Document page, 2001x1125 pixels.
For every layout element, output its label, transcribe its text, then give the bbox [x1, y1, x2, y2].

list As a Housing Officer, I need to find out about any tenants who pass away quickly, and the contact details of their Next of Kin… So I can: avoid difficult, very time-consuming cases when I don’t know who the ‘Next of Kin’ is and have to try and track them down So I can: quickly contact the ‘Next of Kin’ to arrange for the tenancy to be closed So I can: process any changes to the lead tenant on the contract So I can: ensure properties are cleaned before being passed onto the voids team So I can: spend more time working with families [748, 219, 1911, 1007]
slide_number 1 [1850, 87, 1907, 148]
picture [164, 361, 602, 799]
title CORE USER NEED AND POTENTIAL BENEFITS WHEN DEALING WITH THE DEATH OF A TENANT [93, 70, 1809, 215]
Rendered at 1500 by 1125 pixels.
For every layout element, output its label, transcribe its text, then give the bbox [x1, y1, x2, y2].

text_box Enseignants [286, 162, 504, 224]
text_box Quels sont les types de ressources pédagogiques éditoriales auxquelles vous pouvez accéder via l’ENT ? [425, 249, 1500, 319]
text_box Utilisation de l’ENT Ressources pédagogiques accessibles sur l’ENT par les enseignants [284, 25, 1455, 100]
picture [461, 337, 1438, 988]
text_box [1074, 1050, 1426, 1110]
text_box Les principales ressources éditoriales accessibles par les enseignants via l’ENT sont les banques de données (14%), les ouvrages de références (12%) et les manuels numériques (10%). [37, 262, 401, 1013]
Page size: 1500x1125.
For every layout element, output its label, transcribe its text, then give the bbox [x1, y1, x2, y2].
· · ·
Rewrite all of the items above, replacing "layout element" with "page region" and leaving everything else unchanged.

Document page, 2001x1125 pixels.
For every page region, output its label, transcribe its text, then give the bbox [x1, y1, x2, y2].

list As a Housing Officer, I need to find out about any tenants who pass away quickly, and the contact details of their Next of Kin… So I can: avoid difficult, very time-consuming cases when I don’t know who the ‘Next of Kin’ is and have to try and track them down So I can: quickly contact the ‘Next of Kin’ to arrange for the tenancy to be closed So I can: process any changes to the lead tenant on the contract So I can: ensure properties are cleaned before being passed onto the voids team So I can: spend more time working with families [748, 219, 1911, 1007]
slide_number 1 [1850, 87, 1907, 148]
picture [164, 361, 602, 799]
title CORE USER NEED AND POTENTIAL BENEFITS WHEN DEALING WITH THE DEATH OF A TENANT [93, 70, 1809, 215]
Rendered at 1500 by 1125 pixels.
For every page region, output its label, transcribe its text, then give the bbox [x1, y1, x2, y2].

text_box Enseignants [286, 162, 504, 224]
text_box Quels sont les types de ressources pédagogiques éditoriales auxquelles vous pouvez accéder via l’ENT ? [425, 249, 1500, 319]
text_box Utilisation de l’ENT Ressources pédagogiques accessibles sur l’ENT par les enseignants [284, 25, 1455, 100]
picture [461, 337, 1438, 988]
text_box [1074, 1050, 1426, 1110]
text_box Les principales ressources éditoriales accessibles par les enseignants via l’ENT sont les banques de données (14%), les ouvrages de références (12%) et les manuels numériques (10%). [37, 262, 401, 1013]
Page size: 1500x1125.
For every page region, output its label, transcribe its text, then give the bbox [x1, y1, x2, y2].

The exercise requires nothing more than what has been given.